WHAT TO DO:
Pull out every line of the material that contains the word "wearing", treating uppercase and lowercase letters as different.
[GIVEN RECORDS start]
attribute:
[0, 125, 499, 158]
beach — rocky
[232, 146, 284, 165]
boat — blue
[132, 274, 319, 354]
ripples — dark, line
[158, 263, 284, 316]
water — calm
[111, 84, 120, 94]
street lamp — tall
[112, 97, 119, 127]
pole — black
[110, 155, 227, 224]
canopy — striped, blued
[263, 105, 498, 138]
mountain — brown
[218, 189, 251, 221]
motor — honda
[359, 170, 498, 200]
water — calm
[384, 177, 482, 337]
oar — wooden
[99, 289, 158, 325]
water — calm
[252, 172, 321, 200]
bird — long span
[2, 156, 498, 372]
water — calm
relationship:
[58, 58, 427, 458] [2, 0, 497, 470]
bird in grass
[GIVEN RECORDS end]
[GIVEN RECORDS start]
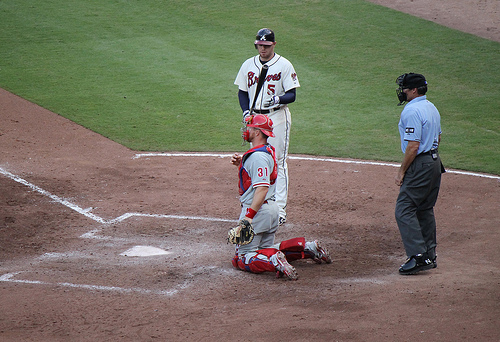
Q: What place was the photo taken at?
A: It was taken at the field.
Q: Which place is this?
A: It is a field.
[GIVEN RECORDS end]
[GIVEN RECORDS start]
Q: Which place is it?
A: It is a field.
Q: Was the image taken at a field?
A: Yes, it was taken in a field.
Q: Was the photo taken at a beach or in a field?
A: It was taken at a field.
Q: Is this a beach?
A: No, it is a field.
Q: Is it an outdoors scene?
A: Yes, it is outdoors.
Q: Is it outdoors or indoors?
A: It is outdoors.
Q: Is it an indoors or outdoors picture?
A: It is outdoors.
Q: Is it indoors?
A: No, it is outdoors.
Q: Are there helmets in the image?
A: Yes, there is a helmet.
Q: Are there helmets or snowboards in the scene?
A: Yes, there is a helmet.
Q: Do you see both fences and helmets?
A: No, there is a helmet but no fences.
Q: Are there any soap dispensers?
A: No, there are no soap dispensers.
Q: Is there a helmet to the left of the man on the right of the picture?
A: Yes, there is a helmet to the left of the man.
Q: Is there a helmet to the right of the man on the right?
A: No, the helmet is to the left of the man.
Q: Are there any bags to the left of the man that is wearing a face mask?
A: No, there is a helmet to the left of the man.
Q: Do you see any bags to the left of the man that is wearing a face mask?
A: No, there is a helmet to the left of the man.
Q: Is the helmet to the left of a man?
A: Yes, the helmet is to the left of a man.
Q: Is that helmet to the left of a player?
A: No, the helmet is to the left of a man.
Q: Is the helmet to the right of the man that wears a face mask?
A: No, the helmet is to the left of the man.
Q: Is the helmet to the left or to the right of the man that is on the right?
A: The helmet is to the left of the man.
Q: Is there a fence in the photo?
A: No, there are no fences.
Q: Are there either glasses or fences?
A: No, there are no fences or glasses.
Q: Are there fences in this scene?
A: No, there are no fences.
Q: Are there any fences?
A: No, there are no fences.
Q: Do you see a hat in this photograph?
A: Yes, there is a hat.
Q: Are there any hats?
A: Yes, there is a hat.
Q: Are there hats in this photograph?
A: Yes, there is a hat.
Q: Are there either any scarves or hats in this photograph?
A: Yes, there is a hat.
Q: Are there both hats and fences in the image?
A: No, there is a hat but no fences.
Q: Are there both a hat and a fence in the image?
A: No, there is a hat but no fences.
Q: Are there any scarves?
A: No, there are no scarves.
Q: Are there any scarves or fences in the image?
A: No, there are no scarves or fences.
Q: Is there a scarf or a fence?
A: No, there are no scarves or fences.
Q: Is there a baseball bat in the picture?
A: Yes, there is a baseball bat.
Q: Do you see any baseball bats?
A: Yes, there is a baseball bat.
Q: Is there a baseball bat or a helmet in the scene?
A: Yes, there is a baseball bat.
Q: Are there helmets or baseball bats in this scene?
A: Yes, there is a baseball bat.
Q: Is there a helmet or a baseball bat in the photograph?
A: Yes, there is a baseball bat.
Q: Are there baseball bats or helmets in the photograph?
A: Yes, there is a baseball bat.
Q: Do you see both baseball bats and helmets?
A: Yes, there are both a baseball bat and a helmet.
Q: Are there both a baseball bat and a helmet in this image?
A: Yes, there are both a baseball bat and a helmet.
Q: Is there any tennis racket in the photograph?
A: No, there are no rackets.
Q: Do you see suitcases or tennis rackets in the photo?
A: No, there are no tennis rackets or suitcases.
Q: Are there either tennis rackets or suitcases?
[GIVEN RECORDS end]
WRITTEN RESPONSE:
Q: Are there any bags to the left of the man that is wearing a face mask?
Q: Do you see any bags to the left of the man that is wearing a face mask?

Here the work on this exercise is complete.